Book Text

DATA DREDGING AND THE PROBLEM OF MULTIPLE COMPARISONS

In all our statistical interpretations regarding the acceptance of data-determined conclusions, we always recognize that there is the random chance of a highly unlikely statistical result being misinterpreted as the typical true conclusion. A coin tossed six times and coming up all heads might lead us to conclude the coin was not fairly balanced, yet that will happen every 2⁶ = 64 times that it is attempted even with an entirely fair coin. When we pick an alpha value of .05, we are roughly saying that about 5% of the time we will accept misleading random errors as though they were true. This is roughly equivalent to recognizing that for every 20 experiments we do, perhaps 1 will be wrongly accepted as true based solely on bad luck and random chance.

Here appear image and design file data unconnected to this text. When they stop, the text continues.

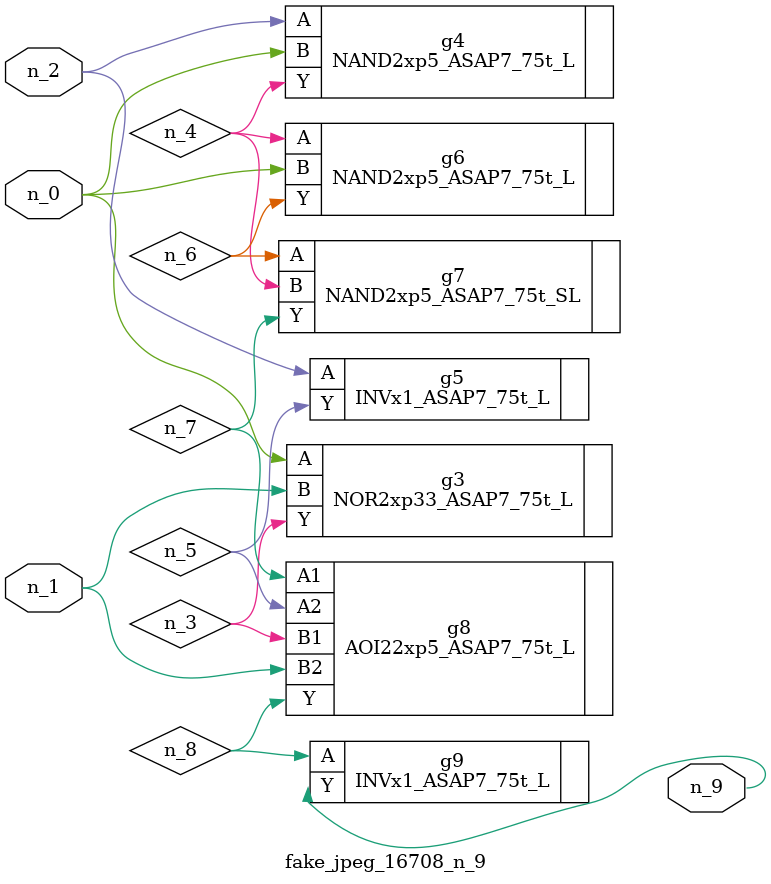
<source format=v>
module fake_jpeg_16708_n_9 (n_0, n_2, n_1, n_9);

input n_0;
input n_2;
input n_1;

output n_9;

wire n_3;
wire n_4;
wire n_8;
wire n_6;
wire n_5;
wire n_7;

NOR2xp33_ASAP7_75t_L g3 ( 
.A(n_0),
.B(n_1),
.Y(n_3)
);

NAND2xp5_ASAP7_75t_L g4 ( 
.A(n_2),
.B(n_0),
.Y(n_4)
);

INVx1_ASAP7_75t_L g5 ( 
.A(n_2),
.Y(n_5)
);

NAND2xp5_ASAP7_75t_L g6 ( 
.A(n_4),
.B(n_0),
.Y(n_6)
);

NAND2xp5_ASAP7_75t_SL g7 ( 
.A(n_6),
.B(n_4),
.Y(n_7)
);

AOI22xp5_ASAP7_75t_L g8 ( 
.A1(n_7),
.A2(n_5),
.B1(n_3),
.B2(n_1),
.Y(n_8)
);

INVx1_ASAP7_75t_L g9 ( 
.A(n_8),
.Y(n_9)
);


endmodule
</source>
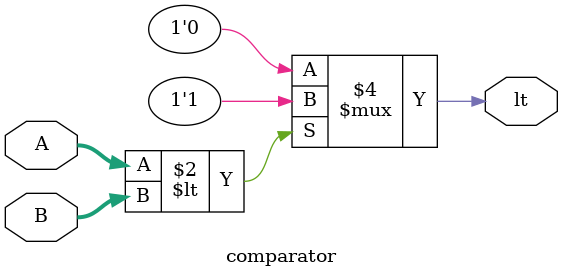
<source format=v>
module comparator(input [3:0] A,B,
	output reg lt
    );

always@(*)begin 
if(A<B) lt=1; 
else lt=0;
end

endmodule

</source>
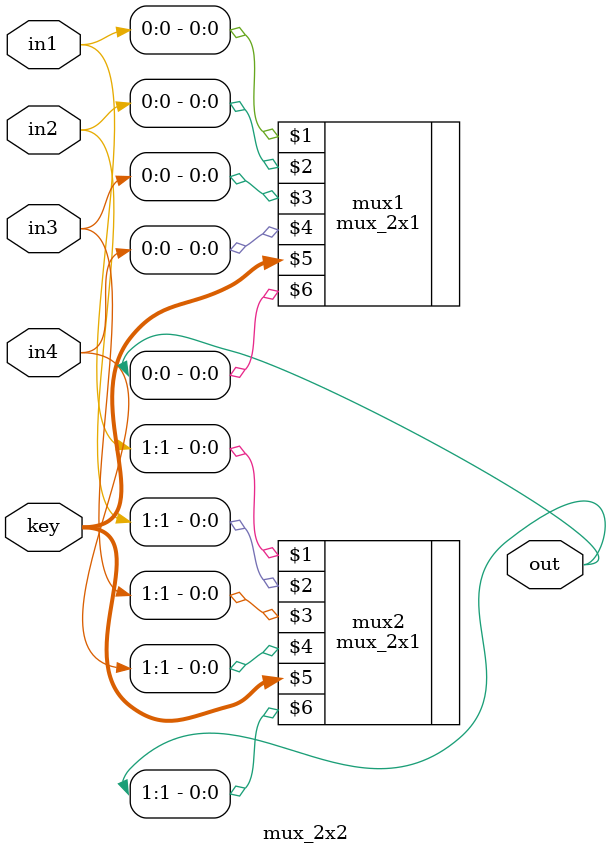
<source format=v>

`ifndef MULTIPLEXER_2X2
`define MULTIPLEXER_2X2

`include "mux_2x1.v"

module mux_2x2 (input [1:0] in1, input [1:0] in2, input [1:0] in3, input [1:0] in4, input [1:0] key, output [1:0] out);

    mux_2x1 mux1(in1[0], in2[0], in3[0], in4[0], key, out[0]);
    mux_2x1 mux2(in1[1], in2[1], in3[1], in4[1], key, out[1]);

endmodule

`endif
</source>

If we analyze a large set of data in many ways, some random results may appear statistically significant just based on this sort of chance. This is the error of "data dredging."

In a similar manner, if a very large number of independent comparisons are made between two groups of subjects and we accept an error rate of 5%, we might get a false, but statistically "significant" result about once for every 20 comparisons made. This is the error of "multiple comparisons." Mathematical methods are available to correct for these errors—what is most relevant for the consumer of the statistical analysis is to recognize the presence of the error and look for the correction.